2012 has been a year of extremes as far as weather has been concerned. We’ve had heatwaves, drought and are currently suffering flooding across some parts of the UK. Here’s a review of what we’ve seen so far:
Scotland set new records for the highest ever recorded March temperature three days in a row. On Sunday 25th March, Fyvie castle in Aberdeenshire recorded 22.8C, beating a 55 year old record, but this was to be beaten the very next day at Cromden, near Grantown on Spey (23.2C). Amazingly, the run continued for a third day when Aboyne in Aberdeenshire set a new record of 23.6C.
Scotland was hotter than many parts of Europe at that time, even beating Athens, Bermuda, Cairo, Lisban and Rome.
All in all, March was declared the third warmest, the fifth driest and third sunniest on record by the Met office.
If March was hot, then April was cold and wet. Temperatures plummeted and snow fell in the north of England and the Midlands. Badminton Horse Trials was also cancelled for only the second time in its history due to a waterlogged course.
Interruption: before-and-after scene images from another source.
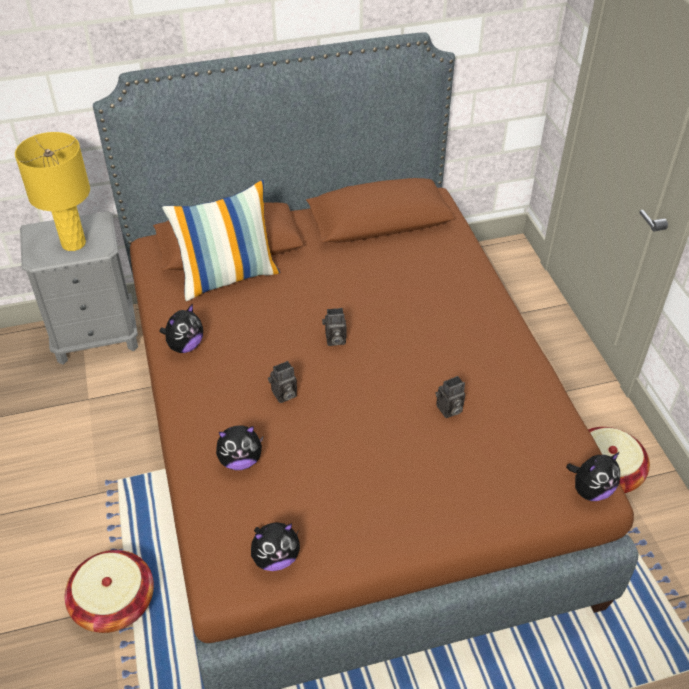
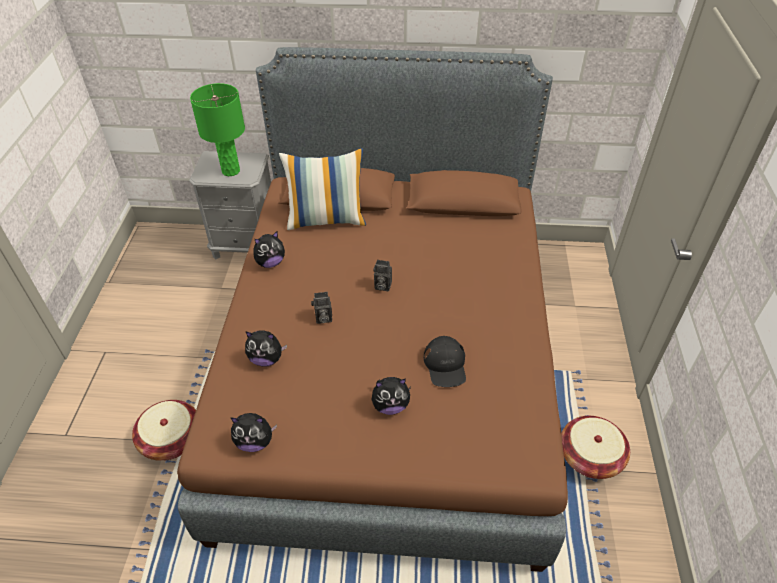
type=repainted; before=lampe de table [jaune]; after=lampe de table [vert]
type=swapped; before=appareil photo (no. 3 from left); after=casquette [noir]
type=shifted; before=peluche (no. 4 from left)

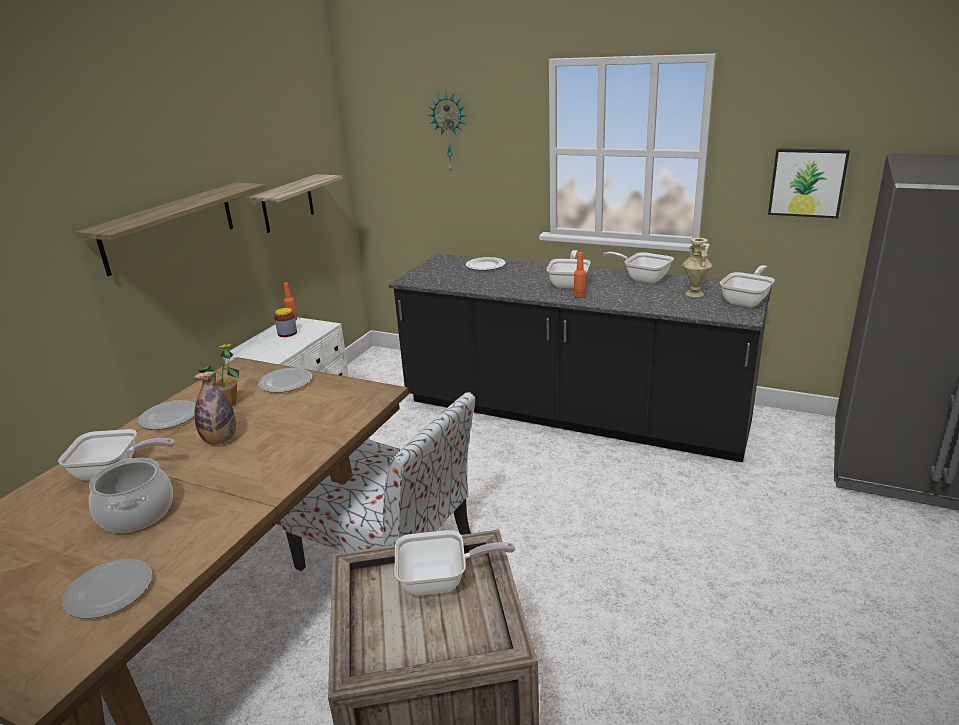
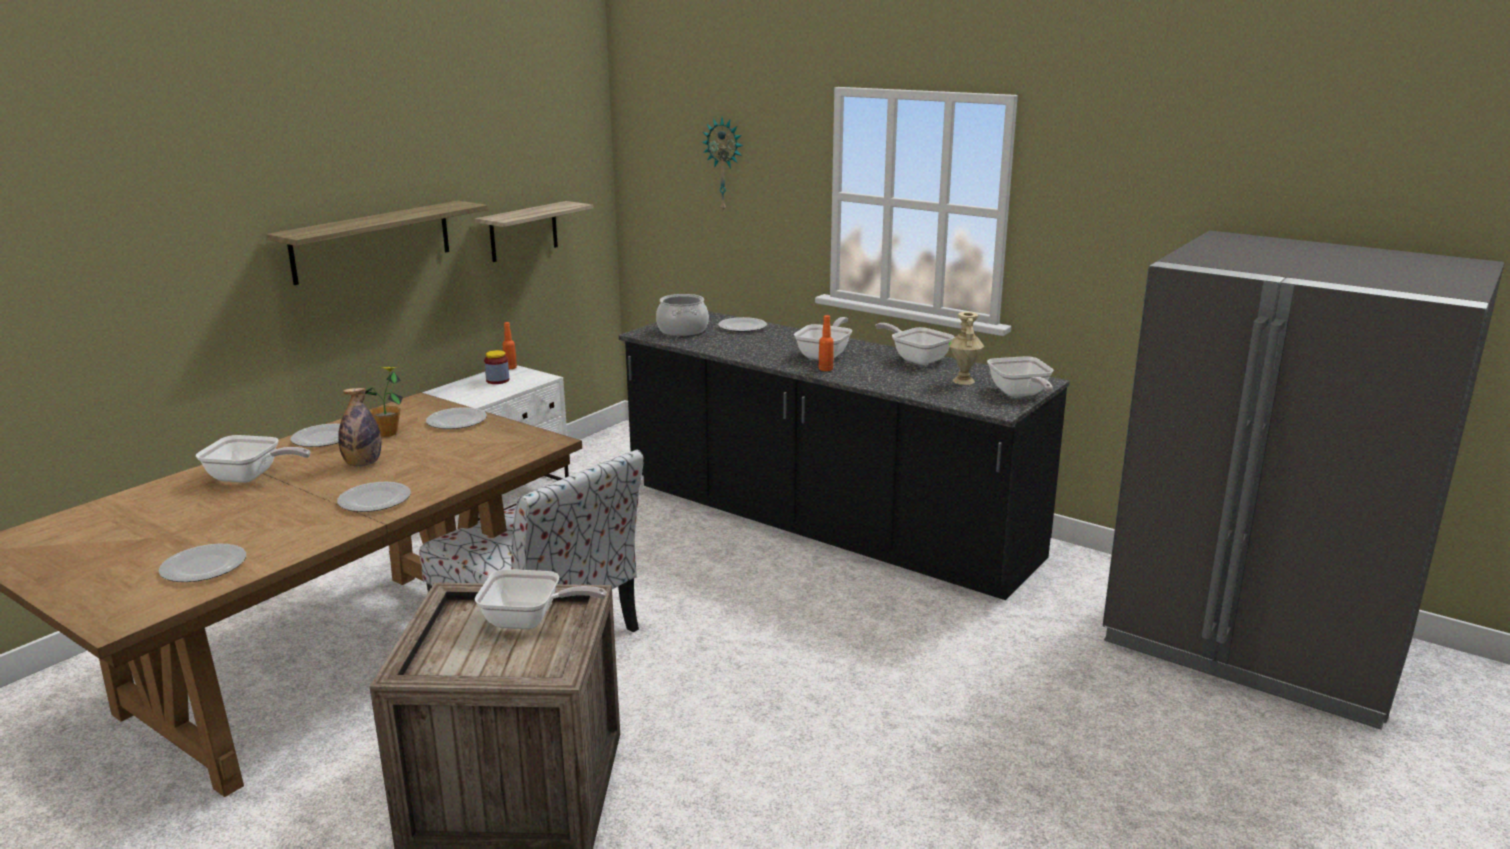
type=shifted; before=marmite
type=rotated; before=poêle (no. 5 from left); turn=120
type=gone; before=tableau
type=new; after=assiette (no. 3 from left)

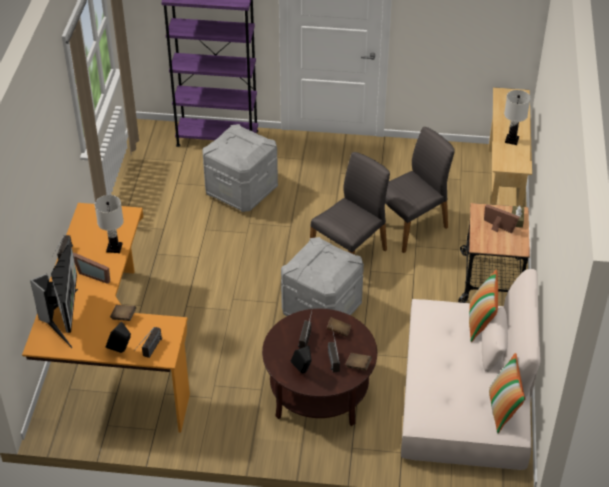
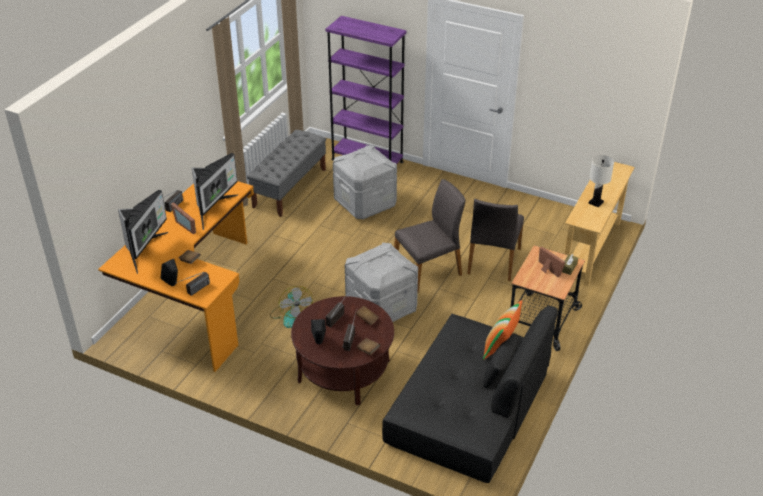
type=swapped; before=lampe de table [blanc] (no. 1 from left); after=écran d'ordinateur (no. 2 from left)
type=rotated; before=chaise [gris] (no. 2 from left); turn=120
type=repainted; before=canapé [beige]; after=canapé [noir]
type=gone; before=coussin (no. 2 from left)
type=new; after=banc [gris]
type=new; after=ventilateur

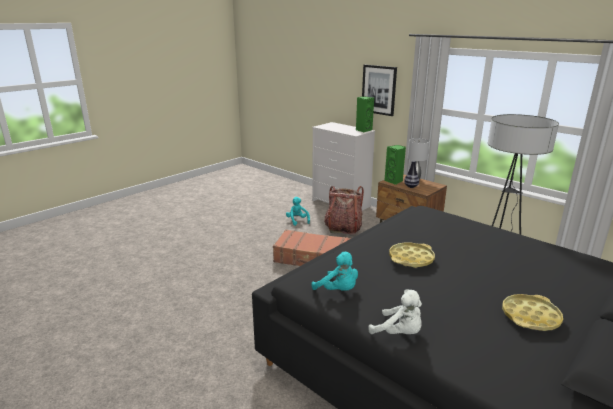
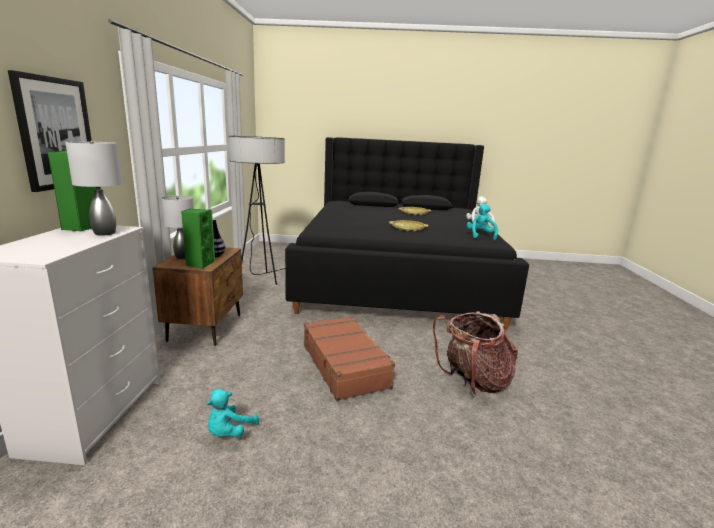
type=shifted; before=sac à dos
type=new; after=lampe de table [gris] (no. 1 from left)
April was a month of severe weather warnings and flooding, particularly in the south on the country. In fact, it was the wettest April in over 100 years, almost double the long term average, yet swathes of the country were still officially in drought.
We’re now nearly at the end of June and it is set to be another record breaker for all the wrong reasons. So far, it is the third wettest in UK records with an average of 4.8 inches falling – one and a half times the usual amount. Parts of the country are also suffering flooding once again.
This month though, the weather has not been consistent across the country. Whilst England and Wales have suffered their second wettest Junes on record, Scotland has only had slightly more rain than usual. This is due to the jetstream being positioned more southerly than usual, allowing systems to flow over the UK rather than to the north.